A barber had experienced a string of setbacks and was deeply in debt when he visited us. There was something about the man that made you realize that he was a winner but when he came through doors, he had debts over $60,000 and only 200
spendable dollars. Though he could have voluntary bankruptcy with honor (most of the debts were accrued by his ex-wife), he visited every creditor and asked for time to make payments. Since he had nothing, involuntary bankruptcy was impractical.
We found a marginal location for his barber shop (a semi-deserted shopping center whose owner agreed to a year’s lease on credit). The location offered a minimum of $1,000 per month in gross sales. Our barber spent $195 on obsolete equipment, moved into his shop, and started cutting hair. He slept in the back of the shop. In three months he had built his business up to $1,500/month and there it leveled off. Since he needed $3,500 a month in net profits, he could never make it operate like a standard barber. So, he performed a gap analysis on haircut customers and then became a very unconventional barber.
Now a customer gap analysis is identical to a product gap analysis except you look at customer profiles (instead of industry profiles). Our barber quickly realized that most customers are extremely bored while they wait for a haircut. Most consider it essential downtime.
Our barber, therefore, decided to “give free drinks” to his customers and observed that his income almost doubled from his additional “tips”. Not only did his income per customer increase significantly, but he also attracted drinking men from a 20-mile radius. He was forced to hire two additional barbers. Within four months, his profiles had reached $3,000 per month.
Now the drinking man’s barber shop had a unique personality with conflicted with the children, mothers, and non-drinkers who needed service. Therefore, he opened a second shop in another vacant store, hired two college students to babysit the children while their fathers enjoyed his primary shop, and decorated the second shop like a child’s fairy tale. His shop realized significant sales from mothers who wanted free babysitting while they shopped. The second shop’s profits plateaued at $1,500/month.
The barber and the shopping center owned then went into a partnership in establishing a beauty parlor and laundromat. Beauty shop hair dryers, hair rinses, etc, were offered to laundromat ladies. Within six months, these two profit centers were adding another $2,200 per month in net profits.
The slight “bending of the liquor laws” began to concern the barber. It was a miracle that the state’s alcohol control board hadn’t discovered and outlawed his “free drink” practices. He, therefore, opened a legitimate pub and package store next door to his shops. He then bought drinks legitimately from his pub and “gave” them to his drinking customers. The pub also served tasty snacks (venison, veal, oysters, etc.) and became profitable.

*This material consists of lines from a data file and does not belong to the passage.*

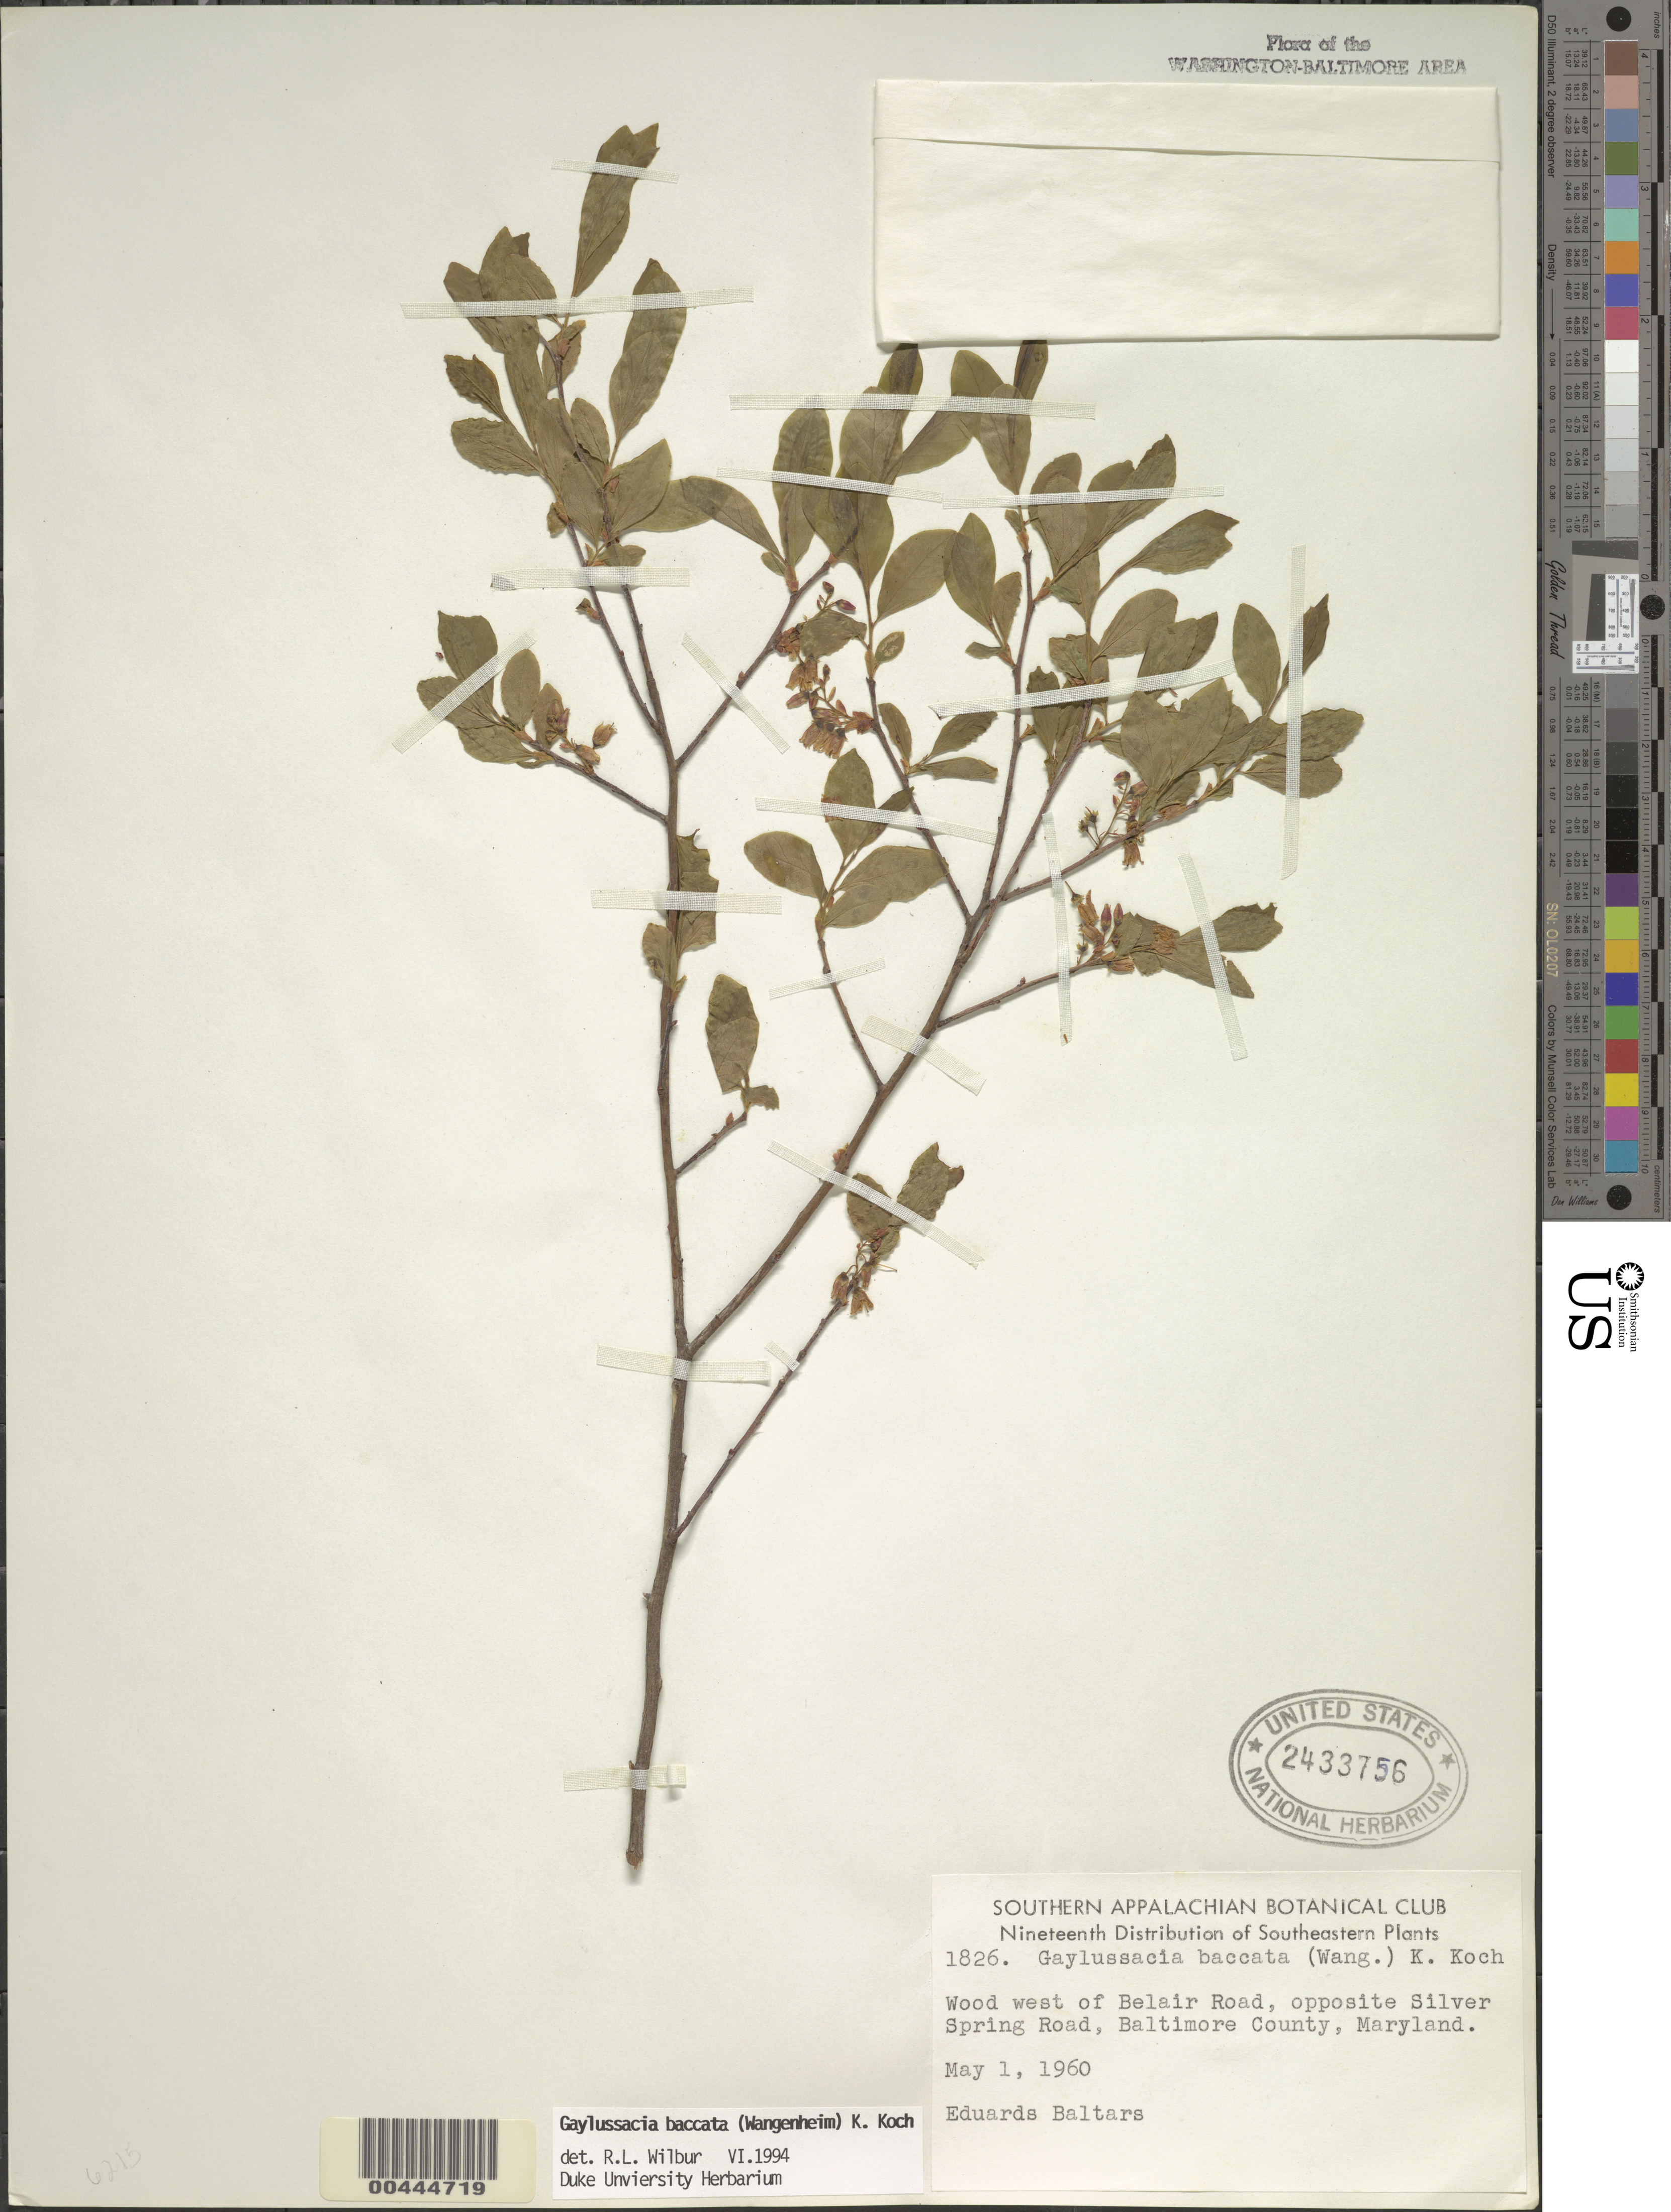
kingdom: Plantae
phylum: Tracheophyta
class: Magnoliopsida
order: Ericales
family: Ericaceae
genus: Gaylussacia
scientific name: Gaylussacia baccata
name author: (Wangenh.) K. Koch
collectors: E. Baltars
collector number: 1826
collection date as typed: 01 May 1960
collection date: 1960-05-01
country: United States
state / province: Maryland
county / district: Baltimore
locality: W of Belair Road, opposite Silver Spring Road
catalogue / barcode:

When the barber first came into the semi-deserted shopping center, there were 22 vacancies in 48 shops. The additional customers that he attracted made the center an attractive location for other shops and after he opened his pub, the center was completely occupied. Though additional traffic increased his business, his growth was stunted and his profits plateaued at $25,0000/month. Today he is beginning to realize additional profits from a line of barber and beauty shop services that he supplies to other shops.
Where would this man be if had insisted upon being just another conventional barber?